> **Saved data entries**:
==============================

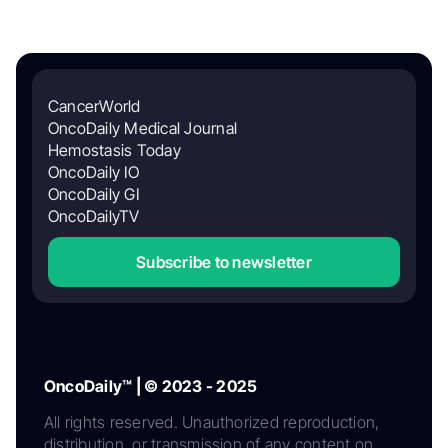
CancerWorld
OncoDaily Medical Journal
Hemostasis Today
OncoDaily IO
OncoDaily GI
OncoDailyTV
Subscribe to newsletter
OncoDaily™ | © 2023 - 2025
All rights reserved. Unauthorized reproduction,
distribution, or transmission of any content on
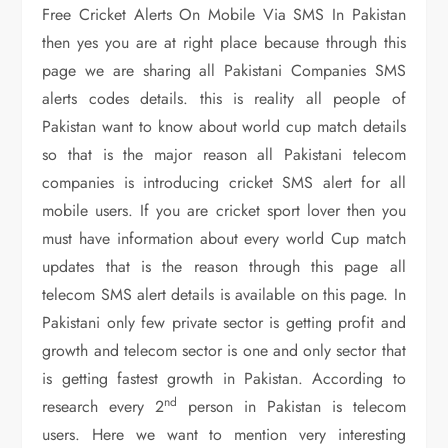
Free Cricket Alerts On Mobile Via SMS In Pakistan
then yes you are at right place because through this
page we are sharing all Pakistani Companies SMS
alerts codes details. this is reality all people of
Pakistan want to know about world cup match details
so that is the major reason all Pakistani telecom
companies is introducing cricket SMS alert for all
mobile users. If you are cricket sport lover then you
must have information about every world Cup match
updates that is the reason through this page all
telecom SMS alert details is available on this page. In
Pakistani only few private sector is getting profit and
growth and telecom sector is one and only sector that
is getting fastest growth in Pakistan. According to
nd
research every 2
person in Pakistan is telecom
users. Here we want to mention very interesting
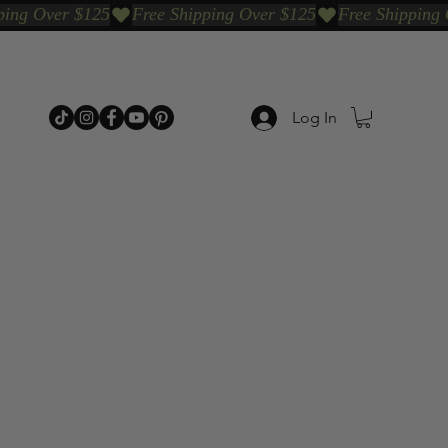
Log In
p Categories
Shop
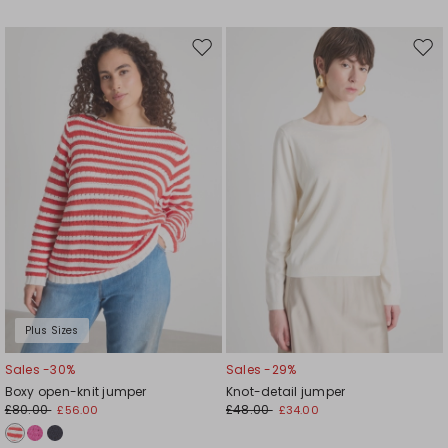
Move
Mov
to
to
wishlist
wishl
Plus Sizes
Sales -30%
Sales -29%
Boxy open-knit jumper
Knot-detail jumper
£80.00
£48.00
£56.00
£34.00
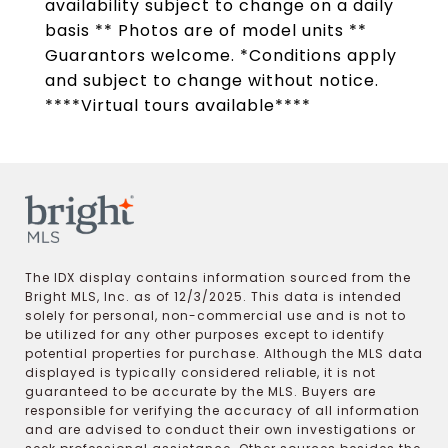
availability subject to change on a daily
basis ** Photos are of model units **
Guarantors welcome. *Conditions apply
and subject to change without notice.
****Virtual tours available****
The IDX display contains information sourced from the
Bright MLS, Inc. as of 12/3/2025. This data is intended
solely for personal, non-commercial use and is not to
be utilized for any other purposes except to identify
potential properties for purchase. Although the MLS data
displayed is typically considered reliable, it is not
guaranteed to be accurate by the MLS. Buyers are
responsible for verifying the accuracy of all information
and are advised to conduct their own investigations or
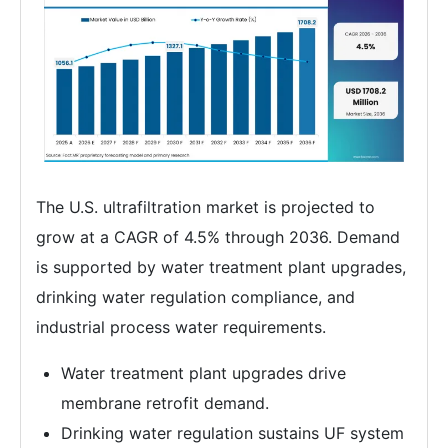
The U.S. ultrafiltration market is projected to
grow at a CAGR of 4.5% through 2036. Demand
is supported by water treatment plant upgrades,
drinking water regulation compliance, and
industrial process water requirements.
Water treatment plant upgrades drive
membrane retrofit demand.
Drinking water regulation sustains UF system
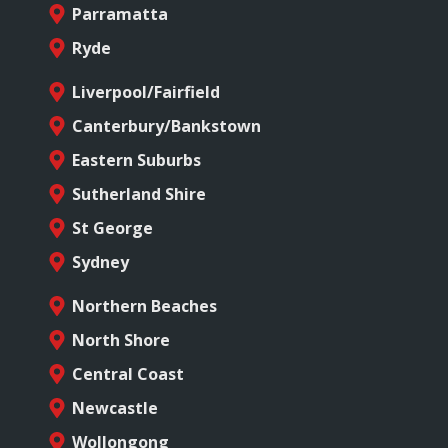
Parramatta
Ryde
Liverpool/Fairfield
Canterbury/Bankstown
Eastern Suburbs
Sutherland Shire
St George
Sydney
Northern Beaches
North Shore
Central Coast
Newcastle
Wollongong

==============================

> **What to do**: Number of lines above containing "about": state it and nothing else.

> **Result for this task**: 2